La compétition se déroulerait les années paires, pour éviter les périodes où les Lions Britanniques sont en tournée, ainsi que les années de Coupe du monde qui ont lieu durant les années impaires. Le classement serait basé sur les résultats des fenêtres internationales de juillet et de novembre. La phase finale de la compétition aurait lieu la dernière semaine de novembre, avec la grande finale et deux barrages de promotion/relégation entre les nations des deux divisions. Concernant le calendrier, chaque équipe de l’hémisphère nord affronterait une fois une nation de l’hémisphère sud, que ce soit à domicile ou à l’extérieur.
Exclusive @TimesSport
Rugby facing a critical week in its future as big bosses discuss in Dublin a model for the global calendar which we can reveal the full details of.
More to come on this from @AlexMLowe & me today
— Will Kelleher (@willgkelleher) May 9, 2022
De meilleurs revenus, mais plusieurs obstacles
Prenons un exemple concret. Dès juillet 2026, l’Angleterre pourrait faire une tournée dans l’hémisphère sud, en y affrontant consécutivement la Nouvelle-Zélande, l’Australie et les Fidji. Dans le même temps, le XV de France pourrait se rendre en Afrique du Sud, au Japon et en Argentine. En novembre, les matchs s’inversent, les Bleus accueilleraient la Nouvelle-Zélande, l’Australie et les Fidji, puis un classement final sera effectué. Les deux meilleures nations après ces six matchs disputés se rencontreraient ensuite dans une grande finale. Puis, les deux derniers de la première division affronteraient les deux premières nations de la deuxième division, pour des matchs de promotion/relégation. Durant l’année où les Lions Britanniques sont en tournée, les tournées traditionnelles reprendraient leurs droits, l’équipe de France irait en Australie, comme ce fut le cas l’an passé, pour y disputer trois tests face aux Wallabies.
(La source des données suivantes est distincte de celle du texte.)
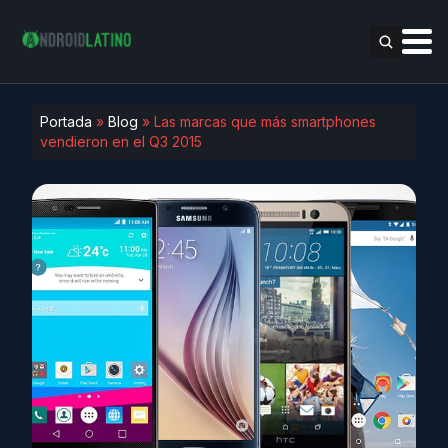
Portada
»
Blog
»
Las marcas que más smartphones
vendieron en el Q3 2015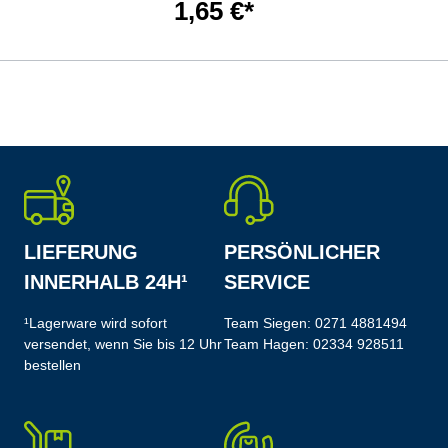
1,65 €*
LIEFERUNG
PERSÖNLICHER
INNERHALB 24H¹
SERVICE
¹Lagerware wird sofort
Team Siegen:
0271 4881494
versendet, wenn Sie bis 12 Uhr
Team Hagen:
02334 928511
bestellen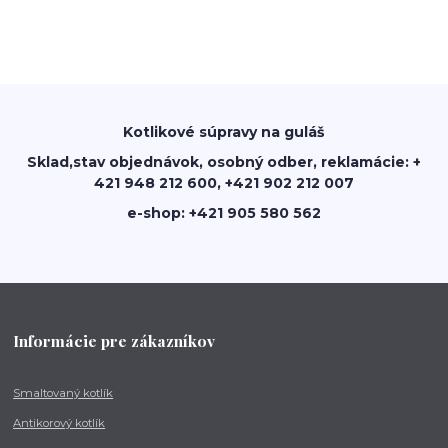
Kotlikové súpravy na guláš
Sklad,stav objednávok, osobný odber, reklamácie: +
421 948 212 600, +421 902 212 007
e-shop: +421 905 580 562
Informácie pre zákazníkov
Smaltovaný kotlík
Antikorový kotlík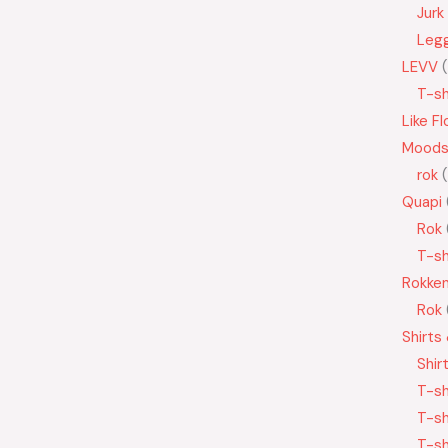
Jurk
Leg
LEVV
T-sh
Like Fl
Moods
rok
Quapi
Rok
T-sh
Rokke
Rok
Shirts
Shir
T-sh
T-sh
T-sh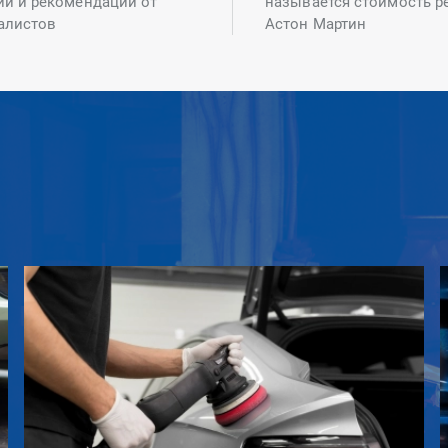
ий и рекомендаций от
называется стоимость р
алистов
Астон Мартин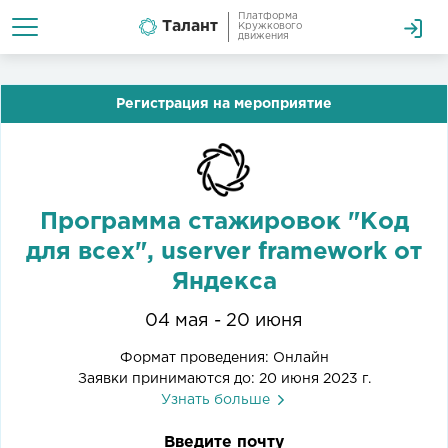
Платформа
Талант
Кружкового
движения
Регистрация на мероприятие
Программа стажировок "Код
для всех", userver framework от
Яндекса
04 мая - 20 июня
Формат проведения: Онлайн
Заявки принимаются до: 20 июня 2023 г.
Узнать больше
Введите почту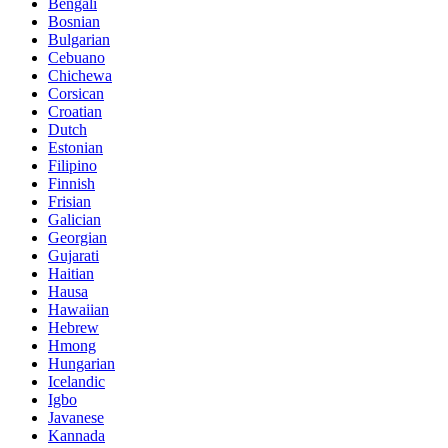
Bengali
Bosnian
Bulgarian
Cebuano
Chichewa
Corsican
Croatian
Dutch
Estonian
Filipino
Finnish
Frisian
Galician
Georgian
Gujarati
Haitian
Hausa
Hawaiian
Hebrew
Hmong
Hungarian
Icelandic
Igbo
Javanese
Kannada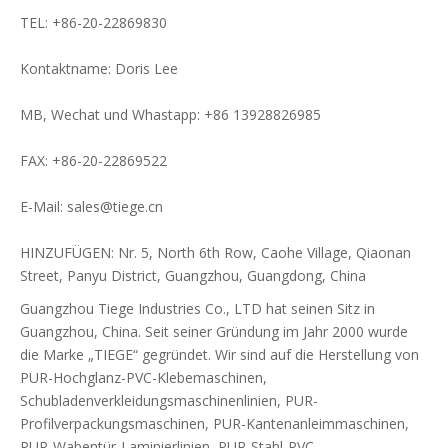
TEL: +86-20-22869830
Kontaktname: Doris Lee
MB, Wechat und Whastapp: +86 13928826985
FAX: +86-20-22869522
E-Mail:
sales@tiege.cn
HINZUFÜGEN: Nr. 5, North 6th Row, Caohe Village, Qiaonan
Street, Panyu District, Guangzhou, Guangdong, China
Guangzhou Tiege Industries Co., LTD hat seinen Sitz in
Guangzhou, China. Seit seiner Gründung im Jahr 2000 wurde
die Marke „TIEGE“ gegründet. Wir sind auf die Herstellung von
PUR-Hochglanz-PVC-Klebemaschinen,
Schubladenverkleidungsmaschinenlinien, PUR-
Profilverpackungsmaschinen, PUR-Kantenanleimmaschinen,
PUR-Wabentür-Laminierlinien, PUR-Stahl-PVC-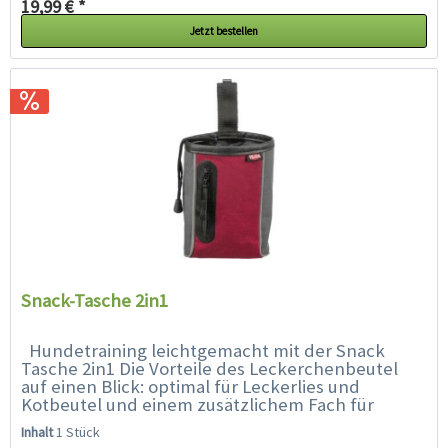
19,99 € *
Jetzt bestellen
Snack-Tasche 2in1
Hundetraining leichtgemacht mit der Snack
Tasche 2in1 Die Vorteile des Leckerchenbeutel
auf einen Blick: optimal für Leckerlies und
Kotbeutel und einem zusätzlichem Fach für
Trainingszubehör, z.B. Clicker, etc. mit...
Inhalt
1 Stück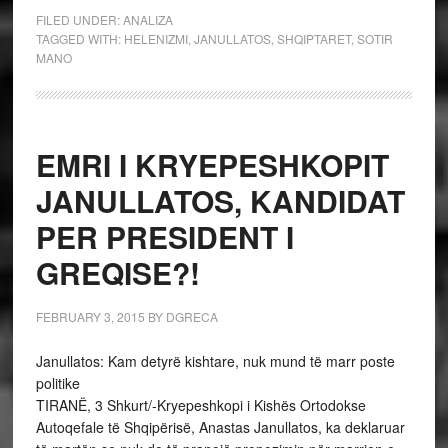
FILED UNDER:
ANALIZA
TAGGED WITH:
HELENIZMI
,
JANULLATOS
,
SHQIPTARET
,
SOTIR
MANO
EMRI I KRYEPESHKOPIT
JANULLATOS, KANDIDAT
PER PRESIDENT I
GREQISE?!
FEBRUARY 3, 2015
BY
DGRECA
Janullatos: Kam detyrë kishtare, nuk mund të marr poste
politike
TIRANË, 3 Shkurt/-Kryepeshkopi i Kishës Ortodokse
Autoqefale të Shqipërisë, Anastas Janullatos, ka deklaruar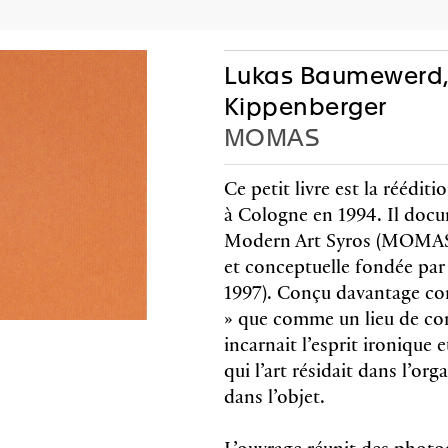
AGEND
P
Lukas Baumewerd,
Kippenberger
MOMAS
Editions
Cadeaux
Ce petit livre est la réédit
à Cologne en 1994. Il doc
Modern Art Syros (MOMAS)
et conceptuelle fondée pa
 Fronsacq, Sarah
Lione
1997). Conçu davantage co
-Graiwer,
Jobi
» que comme un lieu de c
ce Schmidlin,
Tish
incarnait l’esprit ironique 
 Stella
qui l’art résidait dans l’org
co-édité 
arie Castoro
dans l’objet.
Walther u
reproduct
c jrp|editions
Anglais
s couleurs et noir & blanc
L’ouvrage réunit des photo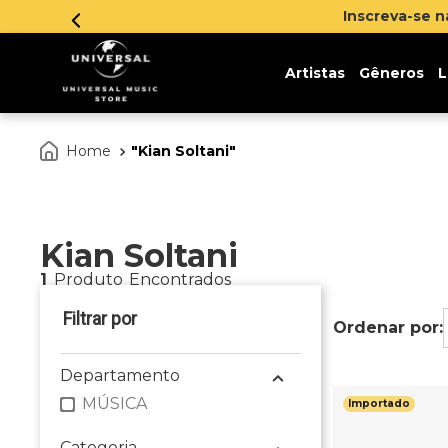
Inscreva-se 
Artistas
Gêneros
L
Kian Soltani
Kian Soltani
1
Produto
Departamento
MÚSICA
Importado
Categoria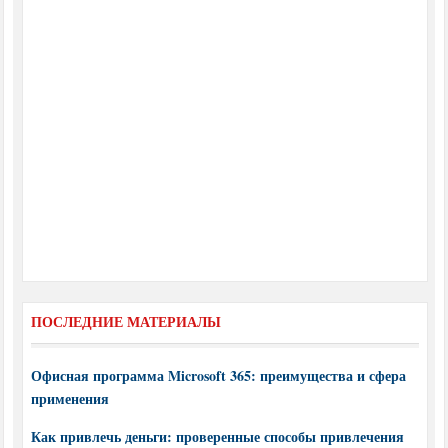
ПОСЛЕДНИЕ МАТЕРИАЛЫ
Офисная программа Microsoft 365: преимущества и сфера
применения
Как привлечь деньги: проверенные способы привлечения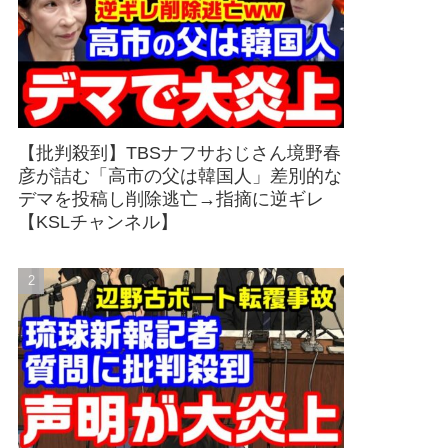
【批判殺到】TBSナフサおじさん境野春
彦が詰む「高市の父は韓国人」差別的な
デマを投稿し削除逃亡→指摘に逆ギレ
【KSLチャンネル】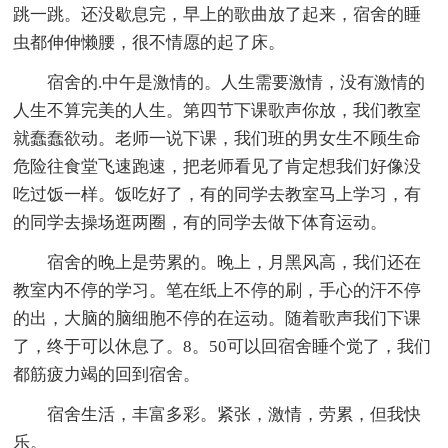
跳一跳。还没歇息完，早上的歌曲放了起来，宿舍的睡
虫都伸伸懒腰，很不情愿的起了床。
宿舍的.中午是激情的。人生需要激情，没有激情的
人生不算完美的人生。第四节下课歌声你放，我们教室
就蠢蠢欲动。老师一说下课，我们班的男女生不顾生命
危险往食堂飞速跑速，把老师看见了肯定想我们好像没
吃过饭一样。饭吃好了，有的同学去教室马上学习，有
的同学去操场逛两圈，有的同学去做下体育运动。
宿舍的晚上是劳累的。晚上，月黑风高，我们还在
教室内不停的学习。笔在纸上不停的刷，手心的汗不停
的出，大脑的脑细胞不停的在运动。随着歌声我们下课
了，终于可以休息了。8。50可以回宿舍睡个觉了，我们
都筋疲力竭的回到宿舍。
宿舍生活，丰富多彩。紧张，激情，劳累，但我快
乐。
Les parties prenantes de ce dossier ont identifié deux grands obstacles à la mise en place de cette compétition. Tout d’abord, c’est la question du partage des revenus. Actuellement, lorsque par exemple, le Pays de Galles reçoit les Fidji à Cardiff, la nation hôte de cette rencontre perçoit tous les revenus de la rencontre. Un système de répartition égal des revenus devrait être introduit, le Times estime que les revenus pour les fédérations augmenteraient de 40% par rapport aux revenus générés par le calendrier international actuel. Le deuxième obstacle concerne la mise à disposition des joueurs pour l’équipe nationale, qui est l’objet de vives discussions entre les fédérations et les ligues. Présentement, sur la tournée d’Automne, le Stade Toulousain libère Antoine Dupont pour jouer en équipe de France pour trois semaines internationales uniquement. Dans le cas où ce Championnat des nations serait introduit, les internationaux devront être libérés plus de semaines, ce qui là encore, donnerait lieu à des discussions entre la FFR et la LNR en France.
Vous l’aurez donc compris, nous sommes encore dans la phase des pourparlers, mais il semblerait bien que le calendrier international se prépare à un énième chamboulement, seulement deux ans après l’introduction de la Coupe d’Automne. Affaire à suivre.